WHAT NEEDS TO BE DONE> Gather every line in the data below that contains the word "Business", copying each such line in full.

RECORDED DATA>
┄┄┄┄┄┄┄┄┄┄┄┄┄┄┄┄┄┄┄┄

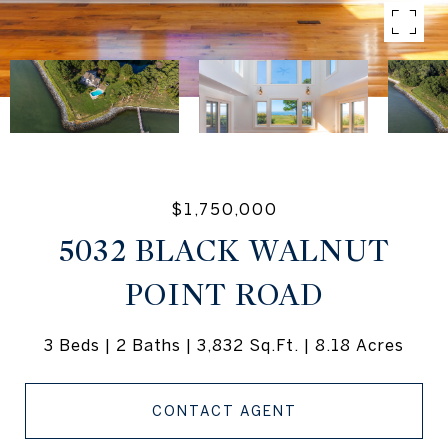
$1,750,000
5032 BLACK WALNUT
POINT ROAD
3 Beds
2 Baths
3,832 Sq.Ft.
8.18 Acres
CONTACT AGENT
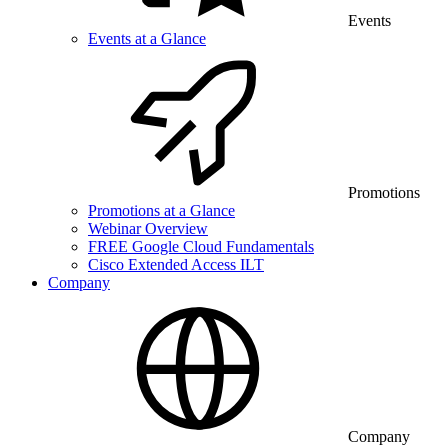
Events
Events at a Glance
Promotions
Promotions at a Glance
Webinar Overview
FREE Google Cloud Fundamentals
Cisco Extended Access ILT
Company
Company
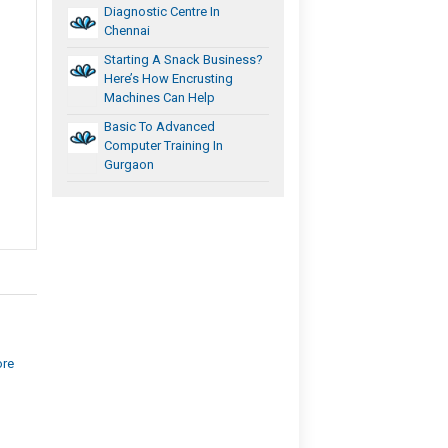
Diagnostic Centre In
Chennai
Starting A Snack Business?
Here’s How Encrusting
Machines Can Help
Basic To Advanced
Computer Training In
Gurgaon
ore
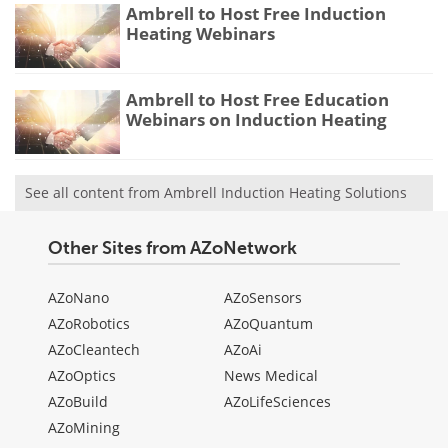
Ambrell to Host Free Induction
Heating Webinars
Ambrell to Host Free Education
Webinars on Induction Heating
See all content from Ambrell Induction Heating Solutions
Other Sites from AZoNetwork
AZoNano
AZoSensors
AZoRobotics
AZoQuantum
AZoCleantech
AZoAi
AZoOptics
News Medical
AZoBuild
AZoLifeSciences
AZoMining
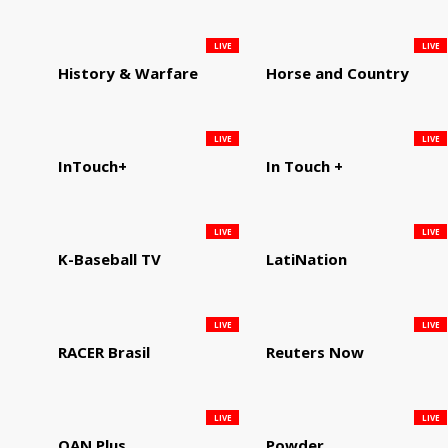
LIVE
LIVE
History & Warfare
Horse and Country
LIVE
LIVE
InTouch+
In Touch +
LIVE
LIVE
K-Baseball TV
LatiNation
LIVE
LIVE
RACER Brasil
Reuters Now
LIVE
LIVE
OAN Plus
Powder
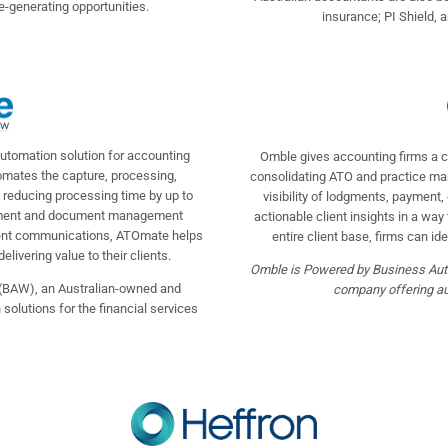
-generating opportunities.
insurance; PI Shield, 
utomation solution for accounting
Omble gives accounting firms a co
tomates the capture, processing,
consolidating ATO and practice ma
 reducing processing time by up to
visibility of lodgments, payment
gement and document management
actionable client insights in a way
ient communications, ATOmate helps
entire client base, firms can ide
ivering value to their clients.
Omble is Powered by Business Aut
(BAW), an Australian-owned and
company offering aut
olutions for the financial services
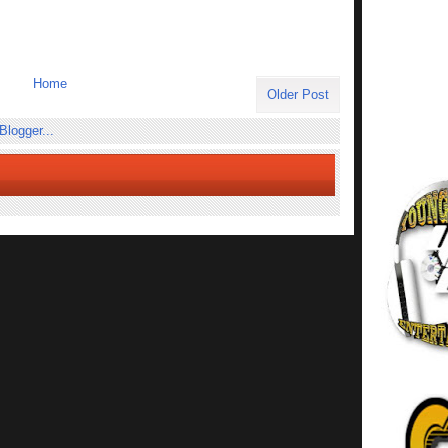
Home
Older Post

┄┄┄┄┄┄┄┄┄┄┄┄┄┄┄┄┄┄┄┄

ANSWER FOR THE TASK>
Starting A Snack Business?
Omble is Powered by Business Aut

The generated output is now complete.